■ Task directions ■
Please retype only the lines below that run from the one containing "right eye: (338, 111)" through the last line, both included, without altering a word.

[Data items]
--*--

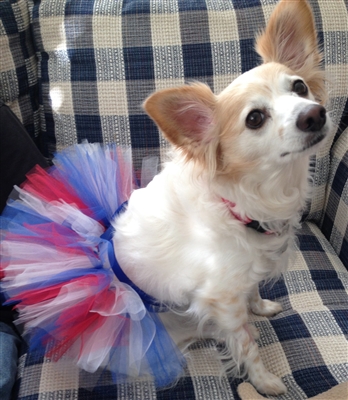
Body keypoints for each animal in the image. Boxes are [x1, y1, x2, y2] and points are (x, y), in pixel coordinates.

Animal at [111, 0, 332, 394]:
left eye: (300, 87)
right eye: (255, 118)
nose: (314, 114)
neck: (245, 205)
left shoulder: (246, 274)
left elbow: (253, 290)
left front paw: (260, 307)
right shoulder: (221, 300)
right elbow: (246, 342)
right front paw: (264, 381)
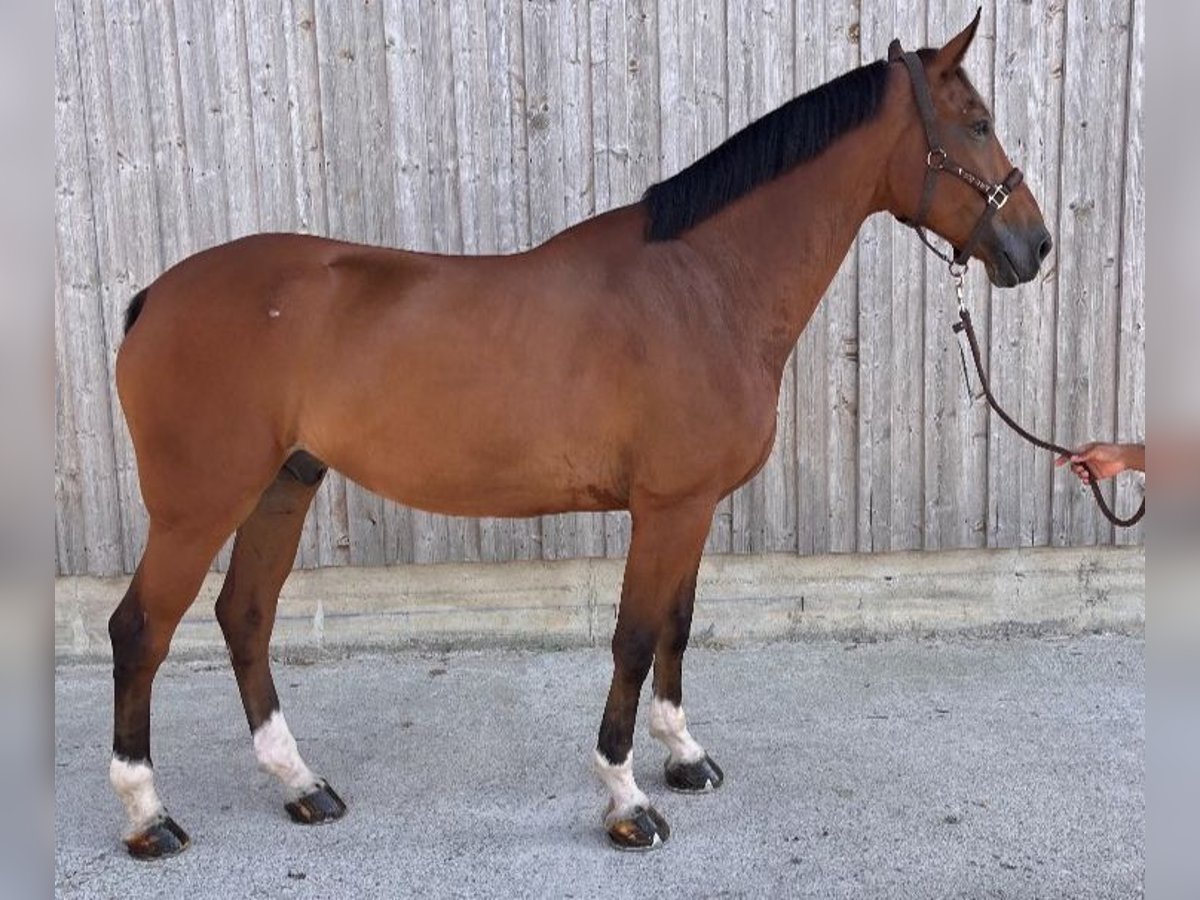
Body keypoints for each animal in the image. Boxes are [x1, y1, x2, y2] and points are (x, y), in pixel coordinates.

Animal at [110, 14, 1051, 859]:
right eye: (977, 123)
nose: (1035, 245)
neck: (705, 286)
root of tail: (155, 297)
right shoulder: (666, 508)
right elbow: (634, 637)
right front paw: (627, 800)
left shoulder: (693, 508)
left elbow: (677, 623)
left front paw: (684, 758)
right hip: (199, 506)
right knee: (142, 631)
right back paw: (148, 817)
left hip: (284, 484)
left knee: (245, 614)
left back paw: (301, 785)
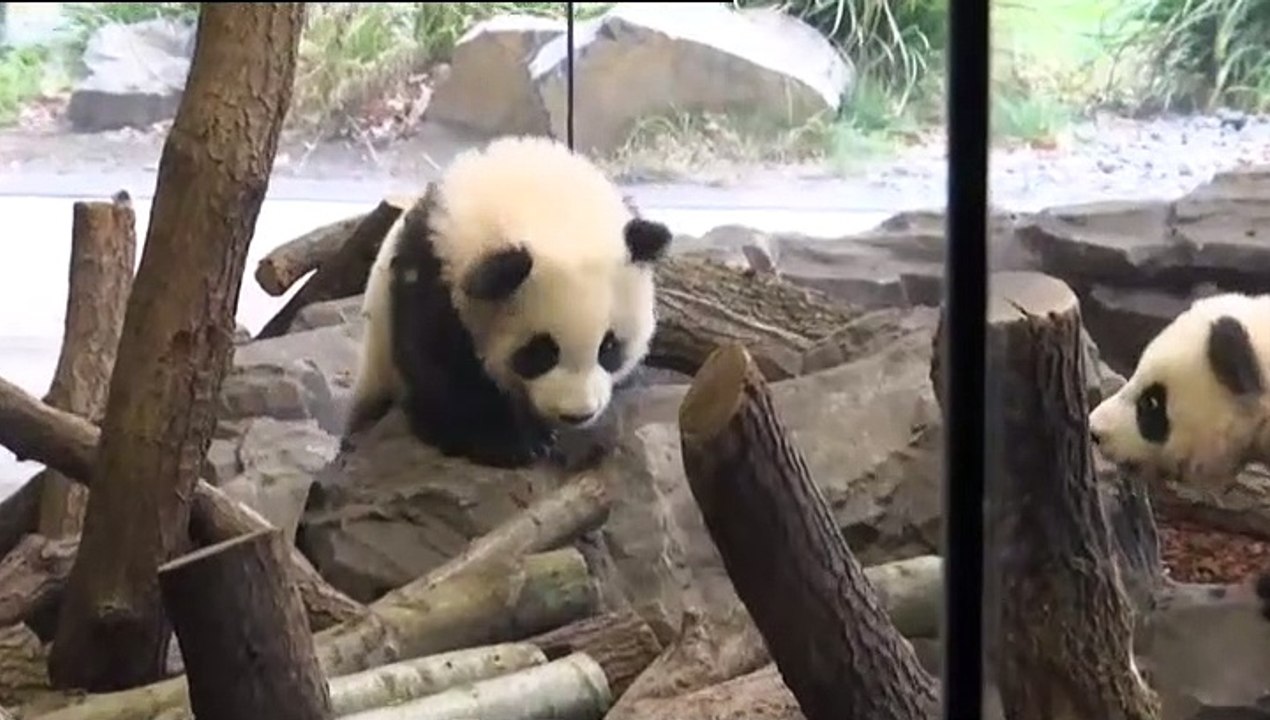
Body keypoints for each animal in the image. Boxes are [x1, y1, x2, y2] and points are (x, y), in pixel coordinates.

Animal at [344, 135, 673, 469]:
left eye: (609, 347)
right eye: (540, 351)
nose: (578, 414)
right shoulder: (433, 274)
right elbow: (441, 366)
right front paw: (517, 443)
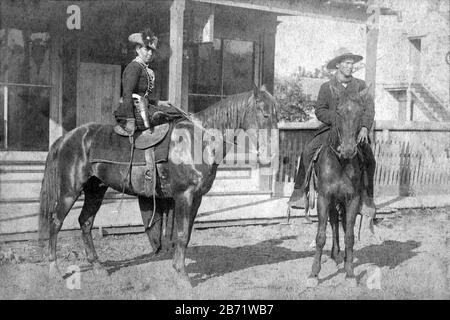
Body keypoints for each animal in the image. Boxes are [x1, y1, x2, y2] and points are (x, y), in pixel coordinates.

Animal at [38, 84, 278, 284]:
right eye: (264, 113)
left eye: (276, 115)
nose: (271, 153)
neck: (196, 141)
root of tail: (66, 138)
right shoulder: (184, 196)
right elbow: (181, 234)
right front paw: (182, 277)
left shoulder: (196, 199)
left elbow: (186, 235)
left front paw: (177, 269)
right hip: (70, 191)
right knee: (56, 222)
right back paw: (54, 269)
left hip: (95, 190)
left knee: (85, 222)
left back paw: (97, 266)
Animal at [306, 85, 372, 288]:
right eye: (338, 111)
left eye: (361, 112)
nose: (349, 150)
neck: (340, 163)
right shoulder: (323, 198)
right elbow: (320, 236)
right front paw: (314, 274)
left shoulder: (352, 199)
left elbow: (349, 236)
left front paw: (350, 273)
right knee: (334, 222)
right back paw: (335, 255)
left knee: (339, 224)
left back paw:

--*--

■ Exercise result ■
right eye: (338, 111)
left eye: (361, 112)
nose: (349, 150)
neck: (340, 163)
right shoulder: (323, 198)
right elbow: (320, 236)
right front paw: (314, 274)
left shoulder: (352, 199)
left elbow: (349, 236)
left front paw: (350, 273)
right knee: (334, 222)
right back paw: (335, 255)
left knee: (339, 224)
left back paw:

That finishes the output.